Problem set:
A. Edit the part of the green leaf volatiles text starting at "Benefits of GLV" and ending at "in their survival.", changing "aphids" to "whiteflies".
B. In the green leaf volatiles text, which insects were drawn to the soybean plants heavily infested by aphids?

Text provided:
Jump to content

Green leaf volatiles

From Wikipedia, the free encyclopedia
(Redirected from Green leaf volatile)

Green leaf volatiles (GLV) are organic compounds released by plants.[1] Some of these chemicals function as signaling compounds between either plants of the same species, of other species, or even different lifeforms like insects.[2][3][4][5]

Green leaf volatiles are involved in patterns of attack and protection between species. They have been found to increase the attractive effect of pheromones of cohabiting insect species that protect plants from attacking insect species. For example, corn plants that are being fed on by caterpillars will release GLVs that attract wasps, who then attack the caterpillars.[2][4] GLVs also have antimicrobial properties that can prevent infection at the site of injury.[3]

GLVs include C6-aldehydes [(Z)-3-hexenal, n-hexanal] and their derivatives such as (Z)-3-hexenol, (Z)-3-hexen-1-yl acetate, and the corresponding E-isomers.[6][7]

Functions

[edit]

When a plant is attacked, it emits GLVs into the environment through the air. How a plant responds depends on the type of damage involved. Plants respond differently to damage from a purely mechanical source and damage from herbivores. Mechanical damage tends to cause damage-associated molecular patterns (DAMPs) involving plant-derived substances and breakdown products. Herbivore-associated molecular patterns (HAMPs) involve characteristic molecules left by different types of herbivores when feeding. The oral secretions of herbivores appear to play an essential role in triggering the release of species-specific herbivore-induced plant volatiles. Wounds from herbivores, and mechanical wounds that have been treated with herbivore oral secretions, both trigger the release of higher quantities of plant volatiles than mechanical damage.[4]

Volatile blends are proposed to convey a variety of information to insects and plants. "Each plant species and even each plant genotype releases its own specific blend, and the quantities and ratios in which they are released also vary with the arthropod that is feeding on a plant and may even provide information on the time of day that feeding occurs."[4] In addition to GLVs, herbivore induced plant volatiles (HIPVs) include terpenes, ethylene, methyl salicylate and other VOCs.[6]

GLVs activate the expression of genes related to the plants' defense mechanisms.[3] Different antagonists trigger different expression of genes and the biosynthesis of signaling peptides which mediate systemic defense responses.[4]

Plant–plant interactions

[edit]

Undamaged neighboring plants have been shown, in some cases, to respond to GLV signals.[3] Both the plant emitting the GLVs and its neighboring plants can enter a primed state in which plants activate their defenses systems more quickly and in a stronger concentration.[8][4]

The first study to clearly demonstrate anti-herbivore defense priming by GLVs focused on corn (Zea mays). Neighboring plants responded to the release of GLVs by priming against insect herbivore attack, reacting more rapidly and releasing greater levels of GLVs.[3][9] Similar results have been shown in tomato plants. Neighboring plants reacted more strongly to GLVs from the plants exposed to the herbivore, by releasing more of the proteins related to the plants' defense mechanisms.[10]

Positive plant–insect interactions

[edit]

In positive plant-insect interactions, GLVs are used as a form of defense. They attract predators to plants that are being preyed upon by herbivores.[4] For example, female parasitoid wasps from two different families, Microplitis croceipes and Netelia heroica, can be attracted to plants that are emitting GLVs due to wounding from caterpillars.[11] Maize plants emit volatiles to attract the parasitic wasps Cotesia marginiventris and Microplitis rufiventris to attack African cotton leafworm.[12][13] In some species GLVs enhance the attraction of sex pheromones.[4][14] For example, green leaf volatiles have been found to increase the response of tobacco budworm to sex pheromone. Budworm larvae feed on tobacco, cotton, and various flowers and weeds, and in turn can be fed on by the larvae of cohabiting species that are attracted by GLVs.[15]

In another study, a multi-plant relationship was reported. The parasitic wasps (Vespula germanica and V. vulgaris) prey on caterpillar (Pieris brassicae)-infested cabbage leaves that emit GLVs. The same GLVs are emitted by the orchids (Epipactis purpurata and E. helleborine) through pheromone release. The orchids benefit from attracting the wasps, not to protect them from insects, but because the wasps aid in pollination.[16][17]

Benefits of GLV release have also been reported in soybeans grown in Iowa.[18] When these soybean plants became heavily infested by aphids, the amount of GLV released far surpassed normal levels and as a result, more spotted lady beetles were attracted to the pheromone releasing plants and preyed on the bugs eating the plant. The stimulus of aphid predation is chemically transmitted through the plant to coordinate an increase release of GLV’s. The particular chemical released is unique to these spotted lady beetles and when different species of beetles were tested, there wasn’t any extra inclination for them to move towards GLV releasing plants.[18] This indicates that these soybeans evolved ability to release species-specific pheromones to aid in their survival.

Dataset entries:
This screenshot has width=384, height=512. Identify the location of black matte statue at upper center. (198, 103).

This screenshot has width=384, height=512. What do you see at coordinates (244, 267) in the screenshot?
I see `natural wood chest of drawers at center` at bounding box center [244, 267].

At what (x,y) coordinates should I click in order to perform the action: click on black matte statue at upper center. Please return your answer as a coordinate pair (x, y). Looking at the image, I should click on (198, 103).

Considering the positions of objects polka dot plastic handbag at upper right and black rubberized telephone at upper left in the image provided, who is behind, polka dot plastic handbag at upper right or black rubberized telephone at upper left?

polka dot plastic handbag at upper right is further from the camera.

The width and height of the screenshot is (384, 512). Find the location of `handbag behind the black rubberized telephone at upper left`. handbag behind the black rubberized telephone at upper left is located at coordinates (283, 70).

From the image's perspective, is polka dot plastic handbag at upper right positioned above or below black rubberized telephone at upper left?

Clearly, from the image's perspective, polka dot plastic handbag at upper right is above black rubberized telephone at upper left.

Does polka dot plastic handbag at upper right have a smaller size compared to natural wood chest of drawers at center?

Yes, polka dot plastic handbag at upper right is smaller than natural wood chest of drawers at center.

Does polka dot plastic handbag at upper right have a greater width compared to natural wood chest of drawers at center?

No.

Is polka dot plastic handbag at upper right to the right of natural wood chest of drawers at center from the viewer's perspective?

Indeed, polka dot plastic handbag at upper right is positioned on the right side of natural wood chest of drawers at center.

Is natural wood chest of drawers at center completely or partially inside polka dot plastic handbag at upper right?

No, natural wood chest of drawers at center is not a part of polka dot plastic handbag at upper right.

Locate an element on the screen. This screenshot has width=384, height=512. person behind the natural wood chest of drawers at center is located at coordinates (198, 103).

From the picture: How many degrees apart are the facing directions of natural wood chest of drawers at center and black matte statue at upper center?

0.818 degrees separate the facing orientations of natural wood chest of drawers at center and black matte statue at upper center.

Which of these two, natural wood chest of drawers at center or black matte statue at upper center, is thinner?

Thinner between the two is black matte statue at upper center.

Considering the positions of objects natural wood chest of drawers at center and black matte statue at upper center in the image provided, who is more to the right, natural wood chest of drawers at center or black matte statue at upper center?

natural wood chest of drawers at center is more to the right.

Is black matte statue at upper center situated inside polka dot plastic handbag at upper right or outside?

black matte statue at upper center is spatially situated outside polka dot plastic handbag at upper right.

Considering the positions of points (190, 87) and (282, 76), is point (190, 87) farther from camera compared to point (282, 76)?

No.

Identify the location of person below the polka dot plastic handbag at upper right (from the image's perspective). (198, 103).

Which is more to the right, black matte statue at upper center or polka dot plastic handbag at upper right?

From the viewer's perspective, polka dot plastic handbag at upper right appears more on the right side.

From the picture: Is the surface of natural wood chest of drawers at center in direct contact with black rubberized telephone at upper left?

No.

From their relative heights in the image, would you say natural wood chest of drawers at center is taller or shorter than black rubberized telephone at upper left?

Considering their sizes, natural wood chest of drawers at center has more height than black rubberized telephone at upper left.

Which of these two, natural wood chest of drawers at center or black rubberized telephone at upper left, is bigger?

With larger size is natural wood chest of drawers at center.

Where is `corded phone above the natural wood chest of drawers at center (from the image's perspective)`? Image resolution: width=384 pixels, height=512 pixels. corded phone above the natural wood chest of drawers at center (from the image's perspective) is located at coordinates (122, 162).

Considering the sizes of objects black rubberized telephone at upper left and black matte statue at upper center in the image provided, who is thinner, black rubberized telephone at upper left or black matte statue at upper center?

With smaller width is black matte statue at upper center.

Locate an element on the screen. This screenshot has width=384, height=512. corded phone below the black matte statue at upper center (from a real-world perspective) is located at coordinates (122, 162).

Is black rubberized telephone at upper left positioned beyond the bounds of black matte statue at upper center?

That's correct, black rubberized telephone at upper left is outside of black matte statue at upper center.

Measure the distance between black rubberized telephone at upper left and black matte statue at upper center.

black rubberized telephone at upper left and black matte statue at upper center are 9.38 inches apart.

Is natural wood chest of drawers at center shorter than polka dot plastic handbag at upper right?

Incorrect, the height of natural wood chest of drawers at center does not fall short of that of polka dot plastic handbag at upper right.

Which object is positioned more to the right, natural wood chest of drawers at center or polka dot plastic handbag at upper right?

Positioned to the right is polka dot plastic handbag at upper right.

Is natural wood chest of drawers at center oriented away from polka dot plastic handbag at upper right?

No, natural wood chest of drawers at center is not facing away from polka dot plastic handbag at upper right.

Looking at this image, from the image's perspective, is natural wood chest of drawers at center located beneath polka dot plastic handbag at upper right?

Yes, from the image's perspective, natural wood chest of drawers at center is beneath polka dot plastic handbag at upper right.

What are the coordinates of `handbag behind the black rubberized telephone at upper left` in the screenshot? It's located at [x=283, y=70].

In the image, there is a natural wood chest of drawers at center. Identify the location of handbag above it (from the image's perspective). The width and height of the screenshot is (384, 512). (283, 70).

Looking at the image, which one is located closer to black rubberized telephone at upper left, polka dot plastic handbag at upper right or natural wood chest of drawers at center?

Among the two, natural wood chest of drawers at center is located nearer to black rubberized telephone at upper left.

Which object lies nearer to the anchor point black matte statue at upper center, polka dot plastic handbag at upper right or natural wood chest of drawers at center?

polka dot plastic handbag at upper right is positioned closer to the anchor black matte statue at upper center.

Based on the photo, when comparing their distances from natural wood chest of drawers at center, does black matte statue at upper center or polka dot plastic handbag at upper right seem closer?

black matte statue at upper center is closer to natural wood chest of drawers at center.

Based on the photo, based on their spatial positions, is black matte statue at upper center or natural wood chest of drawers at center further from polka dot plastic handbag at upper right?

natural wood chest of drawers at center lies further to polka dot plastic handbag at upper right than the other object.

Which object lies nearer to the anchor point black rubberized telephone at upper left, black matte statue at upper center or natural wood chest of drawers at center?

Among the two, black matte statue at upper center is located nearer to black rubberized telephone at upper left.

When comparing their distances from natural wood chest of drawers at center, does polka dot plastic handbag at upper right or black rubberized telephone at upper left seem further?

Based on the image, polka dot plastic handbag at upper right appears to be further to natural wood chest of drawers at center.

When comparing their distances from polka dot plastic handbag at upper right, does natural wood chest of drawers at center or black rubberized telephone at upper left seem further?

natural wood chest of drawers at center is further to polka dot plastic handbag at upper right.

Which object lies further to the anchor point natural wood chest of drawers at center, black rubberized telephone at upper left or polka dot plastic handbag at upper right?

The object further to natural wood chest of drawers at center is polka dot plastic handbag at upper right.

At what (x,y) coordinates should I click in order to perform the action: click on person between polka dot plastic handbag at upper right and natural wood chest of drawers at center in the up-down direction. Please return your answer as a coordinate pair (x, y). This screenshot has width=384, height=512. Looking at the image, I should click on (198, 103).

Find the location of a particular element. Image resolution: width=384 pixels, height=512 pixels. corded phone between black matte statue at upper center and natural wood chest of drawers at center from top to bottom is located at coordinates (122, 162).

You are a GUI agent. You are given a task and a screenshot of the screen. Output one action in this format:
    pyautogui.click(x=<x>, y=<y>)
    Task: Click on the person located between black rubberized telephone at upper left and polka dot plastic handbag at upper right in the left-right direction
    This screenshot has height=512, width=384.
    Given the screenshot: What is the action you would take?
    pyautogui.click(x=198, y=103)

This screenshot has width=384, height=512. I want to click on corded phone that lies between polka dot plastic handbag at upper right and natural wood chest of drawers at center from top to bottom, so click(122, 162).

Answers to each task:
A.
Benefits of GLV release have also been reported in soybeans grown in Iowa.[18] When these soybean plants became heavily infested by whiteflies, the amount of GLV released far surpassed normal levels and as a result, more spotted lady beetles were attracted to the pheromone releasing plants and preyed on the bugs eating the plant. The stimulus of aphid predation is chemically transmitted through the plant to coordinate an increase release of GLV’s. The particular chemical released is unique to these spotted lady beetles and when different species of beetles were tested, there wasn’t any extra inclination for them to move towards GLV releasing plants.[18] This indicates that these soybeans evolved ability to release species-specific pheromones to aid in their survival.

B. Spotted lady beetles